但是曹摘星故意歪曲事实,又阴阳怪气,与狄青亲近之人听起来自然不悦。

邵晓棠愤怒咬着牙,骂道:“混账东西,狄青将军倘若活着,你敢出言不逊?”

“敢啊。我家祖上是文官,天生压武将一头,我怕他作甚?哈哈。”

曹摘星嘴上占了上风,那便不饶人,继续嘲讽:“你是不是很恨我?有种就下来跟我打一架。”

两人吵得厉害,其他人都围了过来,嘻嘻哈哈看热闹,另外一方面也想看看邵晓棠是不是真的在隐藏实力。万一比剑比在中途,邵晓棠突然杀出来,打众人一个措手不及,那自然不美。

邵晓棠见所有人都到齐了,不好意思再待在树上,未免不雅,于是跳下来,指着天上说:“我打不过你,但是狄青将军的在天之灵不会放过你。”

曹摘星冷笑道:“在天之灵?谁见过?有什么用?我有长剑在手,便天不怕地不怕,怕什么在天之灵?你最好给我滚下来,给我磕三个响头,说爷爷我错了,我就放过你。不然的话让你求生不得求死不能,再去把狄青的坟给刨了。”

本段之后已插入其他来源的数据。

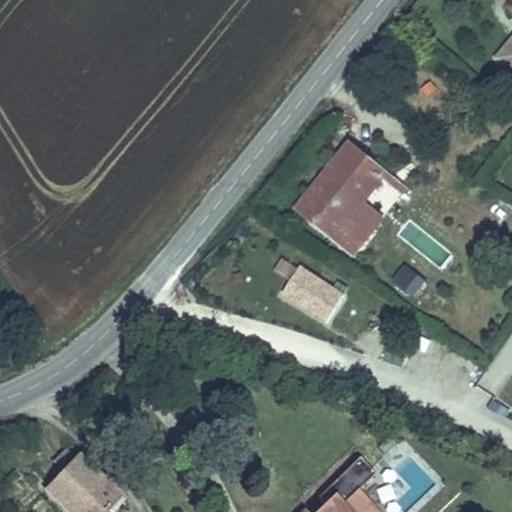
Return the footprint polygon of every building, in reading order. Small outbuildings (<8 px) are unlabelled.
[(511,50),(511,40),(497,58),(502,62),(511,50)] [(511,50),(502,62),(511,70),(511,50)] [(353,246),(370,224),(349,207),(363,191),(384,166),(348,137),(296,201),(353,246)] [(349,207),(370,224),(382,208),(363,191),(349,207)] [(404,265),(390,281),(412,300),(426,284),(404,265)] [(299,266),(279,297),(324,327),(345,297),(299,266)] [(55,462),(66,473),(78,459),(67,449),(55,462)] [(66,473),(48,491),(69,511),(105,511),(121,496),(80,457),(78,459),(66,473)] [(361,459),(305,511),(378,511),(360,492),(377,476),(361,459)] [(511,489),(502,502),(511,509),(511,489)]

徐羡之听不下去了,对曹摘星说:“曹兄,此言差矣。狄青将军对国有功,怎么能如此侮辱他?”

曹摘星不耐烦地说:“酸腐秀才,你算老几?”

谢黄河也走了出来,说:“天地君亲师,人人敬畏,怎么能对天也不敬畏?”

曹摘星说我:“就是不敬畏天,怎么样?”

洛七七站在邵晓棠那边,说:“小心老天爷劈死你!”

谢黄河也瞧不惯曹摘星的行为:“说这是剑神安息之地,剑神的在天之灵,一直在维护着铸剑山庄的安宁和繁荣。剑神生前对天最为敬畏。如果你对天不敬,小心剑神显灵。”

曹摘星说:“怎么?少庄主也拿鬼神之说来吓唬我?”

谢黄河正色道:“不是我吓唬你,是确有其事。我铸剑山庄上上下下几百口人,若有人对剑神不恭敬,剑神便会对他们施予惩罚。如果白天对剑神不敬,太阳穴便会受伤。如果晚上对他不敬,耳朵便会被割掉。甚至会被剑神之灵杀死!”

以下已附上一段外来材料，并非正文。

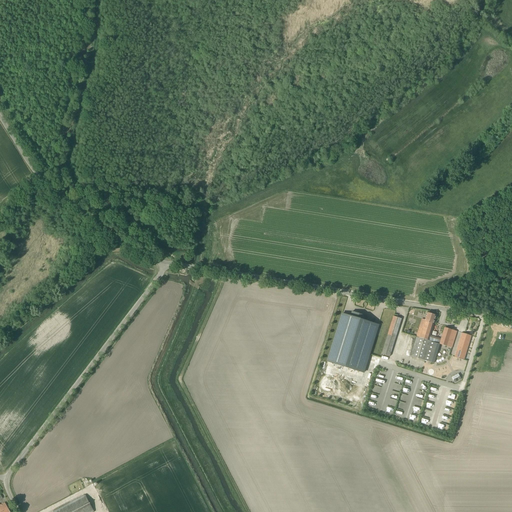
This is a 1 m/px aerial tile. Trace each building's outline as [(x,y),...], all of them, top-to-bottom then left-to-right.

谢黄河说得鬼气森森,徐羡之洛七七邵晓棠等人都打了个寒颤。

曹摘星摸了摸自己的耳朵,说:“我这耳朵有几两肉,等着剑神他老人家来割。”

谢黄河叹道:“你这是自寻死路。”

邵晓棠道:“目中无人也就罢了,连剑神都不放在眼里,小心耳朵真的被割了!”

曹摘星说:“要是看不惯我,就跟我比剑,堂堂正正打赢我。口舌之利,一文不值。剑神岛上十个人,只有张巨灵和谢庄主的剑法还凑合,其他人,嘿嘿嘿。”

其他人听得大怒,纷纷拔剑。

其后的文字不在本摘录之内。